Even now, a lot of people who are solidly behind Lavin's hiring admit they have no idea what kind of coach he'll be after seven years out of the game, even if he did pile up a 145-78 record at UCLA and six trips to NCAA tournament after he took over the program at age 32. Many folks just seem happy they can look at Lavin after the other two snubs and say, "You like us? You actually want to coach here?"

"The response we've gotten so far has been overwhelming, just great," Lavin said with a smile, "but it's like I joked to my wife, 'Just wait till we lose a few games in the Big East.' This is the honeymoon period now. I know that. It's never going to get any better than this."

So Lavin's plan is to work. And work. He terms his seven-year broadcasting career with ESPN a "sabbatical" that he wisely used to pick up wisdom and strategy from all the great coaches he got to drop in on before working games. Lavin is a coach first, all right. When describing his wife, the first things he mentioned weren't the roles she's had on hit TV shows like "Entourage," or how the New York Post gushed about their good looks and dubbed them "The Brangelina of college coaching." ("Hysterical," Lavin admitted.) No, this is his thumbnail: "She went to the same high school in Flint (Mich.) as Mateen Cleaves."

Only a coach talks like that. Though it's only been 30 days, Lavin has definitely moved the needle since arriving in Queens. A school spokesman says the school's website video of Lavin's introductory press conference was downloaded 40,000 times in the first two days. Season-ticket sales have spiked. Alumni and corporate sponsors that drifted away from the program are now taking a second look, hoping St. John's can finally get the city's best recruits to stay home.

Lavin has begun rebuilding bridges with local AAU and high school coaches who used to gripe that the program was too remote or arrogant. Lavin intends to fight for the best recruits in the city. But he will recruit nationally and even internationally, too.
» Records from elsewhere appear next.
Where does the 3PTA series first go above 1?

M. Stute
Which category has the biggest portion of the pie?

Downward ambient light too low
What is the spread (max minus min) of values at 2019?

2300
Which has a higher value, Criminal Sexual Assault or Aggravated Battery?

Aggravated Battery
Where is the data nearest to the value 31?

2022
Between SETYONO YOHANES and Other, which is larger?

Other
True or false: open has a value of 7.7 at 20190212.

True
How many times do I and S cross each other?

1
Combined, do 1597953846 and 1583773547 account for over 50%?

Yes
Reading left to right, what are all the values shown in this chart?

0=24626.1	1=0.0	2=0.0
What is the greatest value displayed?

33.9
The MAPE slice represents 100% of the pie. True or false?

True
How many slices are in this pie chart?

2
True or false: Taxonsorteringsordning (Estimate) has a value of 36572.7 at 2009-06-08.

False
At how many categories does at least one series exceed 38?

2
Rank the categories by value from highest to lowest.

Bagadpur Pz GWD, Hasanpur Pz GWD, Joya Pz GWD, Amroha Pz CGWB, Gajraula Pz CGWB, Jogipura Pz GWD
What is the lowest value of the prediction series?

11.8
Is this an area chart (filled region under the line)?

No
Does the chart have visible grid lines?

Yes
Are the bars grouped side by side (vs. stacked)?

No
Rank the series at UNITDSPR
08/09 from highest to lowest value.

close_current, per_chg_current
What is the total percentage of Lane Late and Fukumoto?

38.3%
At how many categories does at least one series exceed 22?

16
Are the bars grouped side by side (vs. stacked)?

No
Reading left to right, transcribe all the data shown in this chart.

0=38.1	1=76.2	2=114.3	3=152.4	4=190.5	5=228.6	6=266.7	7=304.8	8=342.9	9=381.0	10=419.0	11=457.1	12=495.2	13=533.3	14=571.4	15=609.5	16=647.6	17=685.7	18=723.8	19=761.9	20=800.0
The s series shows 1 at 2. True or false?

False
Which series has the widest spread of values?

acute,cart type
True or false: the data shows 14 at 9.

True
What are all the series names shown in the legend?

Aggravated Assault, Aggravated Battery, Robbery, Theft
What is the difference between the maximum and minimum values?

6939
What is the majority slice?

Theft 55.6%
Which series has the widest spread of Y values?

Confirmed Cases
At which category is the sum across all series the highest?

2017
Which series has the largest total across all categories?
He hopes to hear any day now if Dwayne Polee Jr., a 6-foot-7 swingman from two-time state champion Westchester High in Los Angeles, who visited St. John's last week, is coming. He said he wished he had more time in the past month to spend with the nine players returning from last year's 17-16 team and their parents.

Lavin wishes he just had more time, period.

Asked to recap his encounters so far around town, Lavin smiled and mentioned the many strangers who have welcomed him. He smiles about the Johnnies fan who implored him to "do something!" about the city taxis driving around with rooftop ads touting Big East rival Syracuse because "this ain't Syracuse country." Some other St. John's fans noticed Lavin entertaining a recruit at a Harlem restaurant and hurried over, uninvited, to ask the kid with typical New York bluntness, "Are you coming here or what? Are you gonna rock the Garden? You know there's nowhere like New York, right?"

That unrequited yearning to see the Garden buzzing again is one answer to the "Why now?" and "Why here?" questions about Lavin.

He could be ending his coaching sabbatical right on time.

Everyone knows it's been a down decade for New York basketball. But if Lavin gets the Johnnies rolling again and LeBron James comes to the Knicks this summer, can you imagine what the city and Madison Square Garden would be like?

"We keep saying it's the mecca," Dick Vitale said when Lavin was hired. "Let it be the mecca again."

Lavin knows that won't come easy and it won't happen overnight. All St. John's coaches the past 20 years have been shadowed by the heyday of Louie Carnesecca and Chris Mullin, Mark Jackson and Walter Berry -- but not nearly as suffocatingly as Lavin and others were shadowed by John Wooden's legacy at UCLA.

When asked what advice Carnesecca gave him during their sit-down talk the day he was hired, Lavin smiled and said, "Well, you know how Coach can make everyone feel so calm and reassured, how he pats you on the arm as he's talking to you? He was doing all that, and he was telling me, 'You're gonna be just fine here, kid. You're gonna do just fine.'

"Then he looked at me and added, 'Just make sure you get the horses, kid. You gotta make sure you get the players.'"

Lavin laughed and shook his head.

Seven years out. Just 30 days back in. And the game hasn't changed a bit.